• Instructions to follow:
Copy out the data word for word, starting at its first line and stopping after the line that contains "Simon Von Oksehår".

+++

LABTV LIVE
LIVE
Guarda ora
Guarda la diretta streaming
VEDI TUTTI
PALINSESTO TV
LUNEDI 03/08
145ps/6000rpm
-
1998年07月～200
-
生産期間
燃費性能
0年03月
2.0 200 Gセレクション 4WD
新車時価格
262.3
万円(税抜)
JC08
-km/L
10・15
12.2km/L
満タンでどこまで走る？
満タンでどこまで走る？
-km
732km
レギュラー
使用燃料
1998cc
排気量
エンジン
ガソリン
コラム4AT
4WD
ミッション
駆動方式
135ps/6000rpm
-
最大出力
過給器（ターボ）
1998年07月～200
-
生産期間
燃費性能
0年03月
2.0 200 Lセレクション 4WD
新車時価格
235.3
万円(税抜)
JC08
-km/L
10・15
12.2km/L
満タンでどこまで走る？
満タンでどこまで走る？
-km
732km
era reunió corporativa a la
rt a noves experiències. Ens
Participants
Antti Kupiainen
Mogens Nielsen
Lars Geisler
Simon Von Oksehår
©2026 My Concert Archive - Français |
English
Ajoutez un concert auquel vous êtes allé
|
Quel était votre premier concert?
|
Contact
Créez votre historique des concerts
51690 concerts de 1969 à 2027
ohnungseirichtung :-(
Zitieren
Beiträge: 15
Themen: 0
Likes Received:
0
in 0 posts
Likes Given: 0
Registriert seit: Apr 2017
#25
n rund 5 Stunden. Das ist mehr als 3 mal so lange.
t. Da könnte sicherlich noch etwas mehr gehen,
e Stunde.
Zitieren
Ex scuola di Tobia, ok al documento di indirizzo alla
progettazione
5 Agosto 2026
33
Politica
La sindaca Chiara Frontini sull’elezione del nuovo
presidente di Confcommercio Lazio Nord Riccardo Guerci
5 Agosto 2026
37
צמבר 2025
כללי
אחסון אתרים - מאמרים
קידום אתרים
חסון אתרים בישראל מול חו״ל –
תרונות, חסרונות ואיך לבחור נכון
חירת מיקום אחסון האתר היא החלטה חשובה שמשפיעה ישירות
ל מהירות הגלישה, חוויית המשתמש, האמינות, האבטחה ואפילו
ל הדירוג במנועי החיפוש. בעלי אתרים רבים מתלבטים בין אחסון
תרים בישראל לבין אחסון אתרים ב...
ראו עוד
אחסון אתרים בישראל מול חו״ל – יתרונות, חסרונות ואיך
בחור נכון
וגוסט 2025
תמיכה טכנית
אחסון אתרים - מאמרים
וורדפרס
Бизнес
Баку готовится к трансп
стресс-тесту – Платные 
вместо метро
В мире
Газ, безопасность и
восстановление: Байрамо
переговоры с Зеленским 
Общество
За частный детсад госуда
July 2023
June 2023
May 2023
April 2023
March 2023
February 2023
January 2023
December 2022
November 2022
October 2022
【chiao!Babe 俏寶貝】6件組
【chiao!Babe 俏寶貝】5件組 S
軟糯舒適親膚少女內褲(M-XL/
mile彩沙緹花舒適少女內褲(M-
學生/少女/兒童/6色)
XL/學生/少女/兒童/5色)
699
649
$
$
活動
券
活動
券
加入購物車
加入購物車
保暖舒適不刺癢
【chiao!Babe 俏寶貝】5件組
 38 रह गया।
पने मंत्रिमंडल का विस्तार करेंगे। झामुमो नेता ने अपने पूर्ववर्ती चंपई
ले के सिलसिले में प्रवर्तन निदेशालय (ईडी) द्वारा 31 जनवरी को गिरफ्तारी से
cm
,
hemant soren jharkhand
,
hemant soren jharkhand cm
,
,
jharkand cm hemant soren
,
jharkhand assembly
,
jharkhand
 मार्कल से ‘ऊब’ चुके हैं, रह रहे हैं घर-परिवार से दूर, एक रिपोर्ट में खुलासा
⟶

+++

• Answer to this exercise:
LABTV LIVE
LIVE
Guarda ora
Guarda la diretta streaming
VEDI TUTTI
PALINSESTO TV
LUNEDI 03/08
145ps/6000rpm
-
1998年07月～200
-
生産期間
燃費性能
0年03月
2.0 200 Gセレクション 4WD
新車時価格
262.3
万円(税抜)
JC08
-km/L
10・15
12.2km/L
満タンでどこまで走る？
満タンでどこまで走る？
-km
732km
レギュラー
使用燃料
1998cc
排気量
エンジン
ガソリン
コラム4AT
4WD
ミッション
駆動方式
135ps/6000rpm
-
最大出力
過給器（ターボ）
1998年07月～200
-
生産期間
燃費性能
0年03月
2.0 200 Lセレクション 4WD
新車時価格
235.3
万円(税抜)
JC08
-km/L
10・15
12.2km/L
満タンでどこまで走る？
満タンでどこまで走る？
-km
732km
era reunió corporativa a la
rt a noves experiències. Ens
Participants
Antti Kupiainen
Mogens Nielsen
Lars Geisler
Simon Von Oksehår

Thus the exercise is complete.